Numerical precision of coefficients

[MikeInnes]

In a simple case we get poor precision on the 177th term, and it zeros out on the 178th.

julia> x = 5 + Taylor1(200)
 5.0 + 1.0 t + 𝒪(t²⁰¹)

julia> derivative(sin(x), 177)
 0.3461310333647123 + 𝒪(t²⁰¹)

julia> derivative(sin(x), 178)
 0.0 + 𝒪(t²⁰¹)

Getting accurate and extremely fast 176th derivatives is hardly unimpressive, but I figured I'd open this both so that anyone else who hits this isn't confused, and to speculate about whether TaylorSeries can be made to work to arbitrary order.

Presumably the core issue is that the factorial terms 1/k! get too small for Float64 to handle. Would it be possible/performant to store the gradients without these factors, and dynamically include them when multiplying series together?

[lbenet]

Thanks for reporting!

Indeed, the normalized coefficients of the Taylor series are simply too small to be handled by Float64; note that we compute the coefficients using recurrence relations, which include the 1/k!s without computing them explicitly/separately. Using your example:

julia> x = 5 + Taylor1(200)
 5.0 + 1.0 t + 𝒪(t²⁰¹)

julia> sin_x = sin(x);

julia> sin_x[177]  # same as getcoeff(sin_x, 177)
1.0e-323

julia> sin_x[178]
0.0

Note that the 177th (normalized) coefficient of the Taylor series is already a subnormal Float64, so I guess there may be precision problems already before.

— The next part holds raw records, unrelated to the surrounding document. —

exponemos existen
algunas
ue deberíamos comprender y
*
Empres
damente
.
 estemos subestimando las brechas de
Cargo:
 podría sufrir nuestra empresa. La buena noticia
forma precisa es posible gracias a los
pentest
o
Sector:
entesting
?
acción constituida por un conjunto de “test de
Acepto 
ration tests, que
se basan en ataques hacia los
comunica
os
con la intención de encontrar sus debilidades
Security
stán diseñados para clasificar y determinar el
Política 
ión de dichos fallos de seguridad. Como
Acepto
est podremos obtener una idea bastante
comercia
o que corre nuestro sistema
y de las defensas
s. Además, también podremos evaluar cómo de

Is it of any help to use BigFloats?

julia> xb = 5 + Taylor1(BigFloat, 200)
 5.0 + 1.0 t + 𝒪(t²⁰¹)

julia> sin_xb = sin(xb);

julia> sin_xb[177]
8.097958712298242025294651104096755715810462343573419929878033256108316811354375e-324

julia> sin_xb[178]
1.537936570049971023666298556096633985711543026211028342942105542375668955243689e-325

Let me think it over if there is a simple (recursive) way to compute the derivatives directly.

[dpsanders]

I think what Mike is asking is if we could have a version where the coefficients stored are n! times the current coefficients. (I had already asked this same question.)

This should be easy to implement (just don't divide by k when calculating the coefficients), but it's not so clear what API to use. Basically this would be a different type.

[dpsanders]

Something like the exponential generating function of the derivatives (?)

[MikeInnes]

Right, exactly. It could be the same type if you modified the display and getindex functions to apply the 1/n! term, so that there's no user-visible change to how TaylorSeries behaves. The potential downside is that some taylor series' coefficients might now overflow the other way, but I don't know if that's more or less common than underflow.

[dpsanders]

Hmm, I think this would be much harder that it seems at a first glance, since the product of two series would no longer be the simple Cauchy product.

[lbenet]

In terms of recurrence relations, things are not too far from what we already have. As for products of series, the Cauchy product will not be so simple, indeed, but it is doable.

As Mike points out, overflow may be a concern, which is obviously controlled by the 1/k! factors. With regards to this point, simply note that for Float64, factorial(21) already throws an OverflowError, so I fear that it may/will constrain things much more.